• _WORK TO BE COMPLETED_:
Below are the records; extract from them the line containing "competitive pricing are" to the line containing "JANELLE BROWN’S PERSPECTIVE", both lines included, exactly and with no pictures.
▼▼▼
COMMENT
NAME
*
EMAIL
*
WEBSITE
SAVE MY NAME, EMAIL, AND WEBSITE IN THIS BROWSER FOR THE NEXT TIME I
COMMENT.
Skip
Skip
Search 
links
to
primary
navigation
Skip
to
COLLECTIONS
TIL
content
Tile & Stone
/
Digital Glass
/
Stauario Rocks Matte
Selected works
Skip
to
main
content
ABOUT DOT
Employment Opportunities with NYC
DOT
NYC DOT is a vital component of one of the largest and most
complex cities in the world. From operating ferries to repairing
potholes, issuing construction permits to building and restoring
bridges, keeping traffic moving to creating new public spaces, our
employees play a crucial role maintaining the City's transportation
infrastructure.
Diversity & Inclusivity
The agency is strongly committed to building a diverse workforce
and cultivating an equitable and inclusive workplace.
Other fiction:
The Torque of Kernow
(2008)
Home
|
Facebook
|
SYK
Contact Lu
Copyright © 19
▲▲▲
▼▼▼
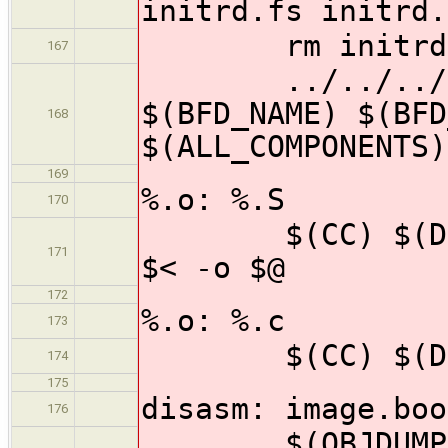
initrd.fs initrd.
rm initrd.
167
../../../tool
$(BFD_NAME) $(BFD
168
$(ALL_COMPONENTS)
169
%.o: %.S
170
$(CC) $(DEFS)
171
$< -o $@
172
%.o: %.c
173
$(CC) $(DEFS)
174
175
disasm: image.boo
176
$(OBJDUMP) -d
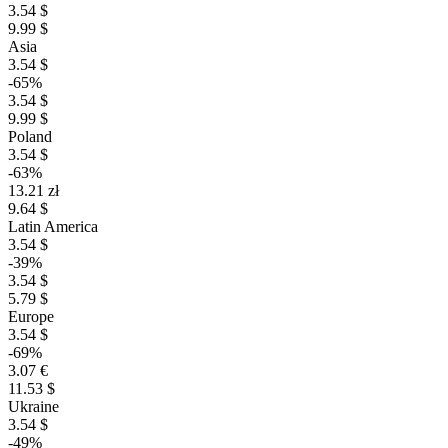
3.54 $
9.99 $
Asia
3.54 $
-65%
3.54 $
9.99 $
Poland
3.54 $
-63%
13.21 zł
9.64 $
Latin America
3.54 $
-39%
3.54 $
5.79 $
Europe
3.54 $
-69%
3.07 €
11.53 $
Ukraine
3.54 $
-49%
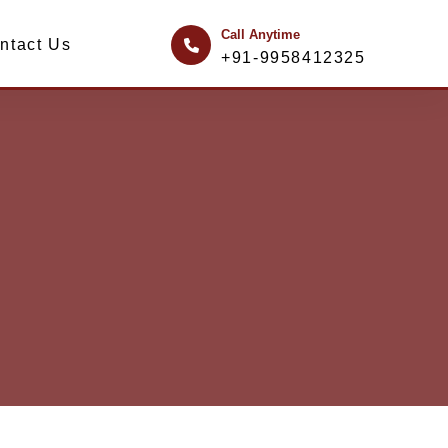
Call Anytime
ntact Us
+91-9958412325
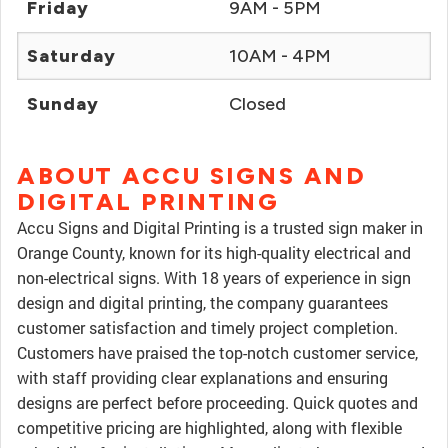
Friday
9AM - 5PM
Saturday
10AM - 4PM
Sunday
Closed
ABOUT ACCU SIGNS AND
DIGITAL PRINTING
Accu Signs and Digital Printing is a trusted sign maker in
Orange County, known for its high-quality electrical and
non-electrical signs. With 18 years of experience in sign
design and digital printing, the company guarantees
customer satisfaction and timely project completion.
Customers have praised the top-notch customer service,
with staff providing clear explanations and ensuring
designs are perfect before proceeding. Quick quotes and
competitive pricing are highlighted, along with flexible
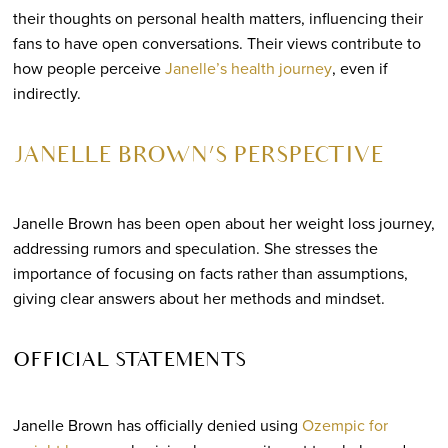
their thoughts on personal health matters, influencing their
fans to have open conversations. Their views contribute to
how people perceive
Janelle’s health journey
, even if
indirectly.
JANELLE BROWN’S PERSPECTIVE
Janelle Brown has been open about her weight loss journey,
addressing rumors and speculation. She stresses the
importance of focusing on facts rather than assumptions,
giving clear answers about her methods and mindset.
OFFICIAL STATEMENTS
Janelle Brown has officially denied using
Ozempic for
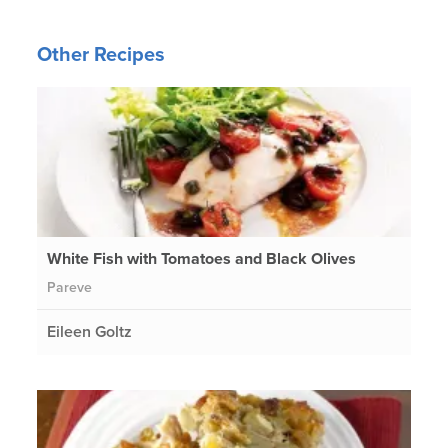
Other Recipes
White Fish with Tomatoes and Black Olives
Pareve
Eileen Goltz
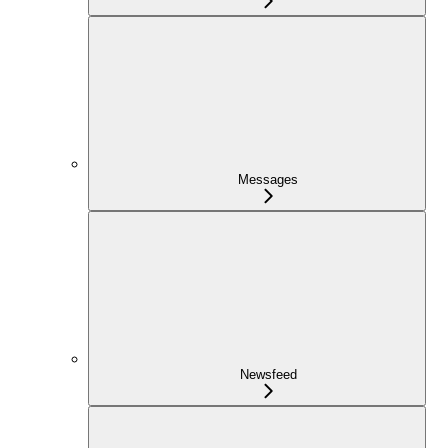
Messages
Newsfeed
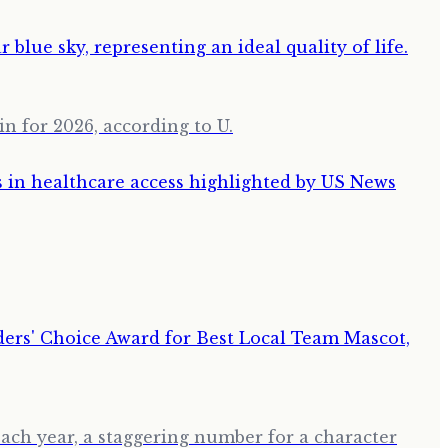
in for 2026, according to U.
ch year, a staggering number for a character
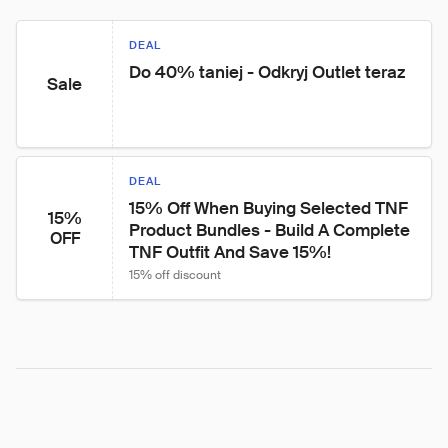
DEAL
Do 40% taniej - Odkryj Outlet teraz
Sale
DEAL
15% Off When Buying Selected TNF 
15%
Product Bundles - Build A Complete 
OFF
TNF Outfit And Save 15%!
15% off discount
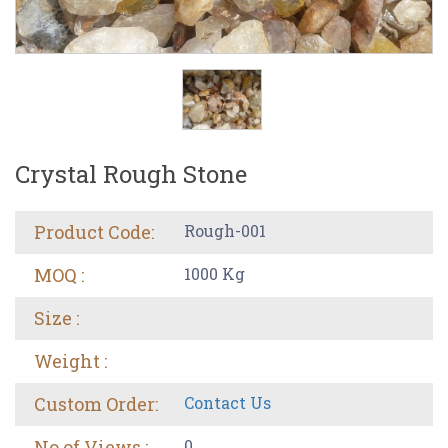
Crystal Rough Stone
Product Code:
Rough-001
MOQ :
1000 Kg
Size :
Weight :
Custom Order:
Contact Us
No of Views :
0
▲▲▲
▼▼▼
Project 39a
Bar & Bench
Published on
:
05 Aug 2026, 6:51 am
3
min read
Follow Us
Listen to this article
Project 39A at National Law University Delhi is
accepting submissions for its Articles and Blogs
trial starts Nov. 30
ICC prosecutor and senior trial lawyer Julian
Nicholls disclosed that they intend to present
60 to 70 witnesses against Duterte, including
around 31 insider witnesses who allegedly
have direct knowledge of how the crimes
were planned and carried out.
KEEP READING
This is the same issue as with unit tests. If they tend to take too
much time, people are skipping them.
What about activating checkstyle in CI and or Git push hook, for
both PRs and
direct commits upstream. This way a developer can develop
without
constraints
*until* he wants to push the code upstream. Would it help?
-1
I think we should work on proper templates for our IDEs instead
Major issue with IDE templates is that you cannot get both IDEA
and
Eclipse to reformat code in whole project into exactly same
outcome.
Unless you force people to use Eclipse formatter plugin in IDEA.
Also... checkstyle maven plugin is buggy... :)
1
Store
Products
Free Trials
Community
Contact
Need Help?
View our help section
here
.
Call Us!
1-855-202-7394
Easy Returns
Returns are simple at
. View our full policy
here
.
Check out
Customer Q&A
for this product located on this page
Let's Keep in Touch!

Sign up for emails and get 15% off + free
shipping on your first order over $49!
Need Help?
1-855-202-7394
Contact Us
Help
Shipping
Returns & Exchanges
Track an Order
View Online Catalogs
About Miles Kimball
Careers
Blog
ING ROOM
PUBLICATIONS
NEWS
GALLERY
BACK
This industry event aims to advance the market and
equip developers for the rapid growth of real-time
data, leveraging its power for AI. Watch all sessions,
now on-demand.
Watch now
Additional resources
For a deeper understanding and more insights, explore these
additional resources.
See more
▲▲▲
• _ANSWER SECTION_:
competitive pricing are highlighted, along with flexible
their thoughts on personal health matters, influencing their
fans to have open conversations. Their views contribute to
how people perceive
Janelle’s health journey
, even if
indirectly.
JANELLE BROWN’S PERSPECTIVE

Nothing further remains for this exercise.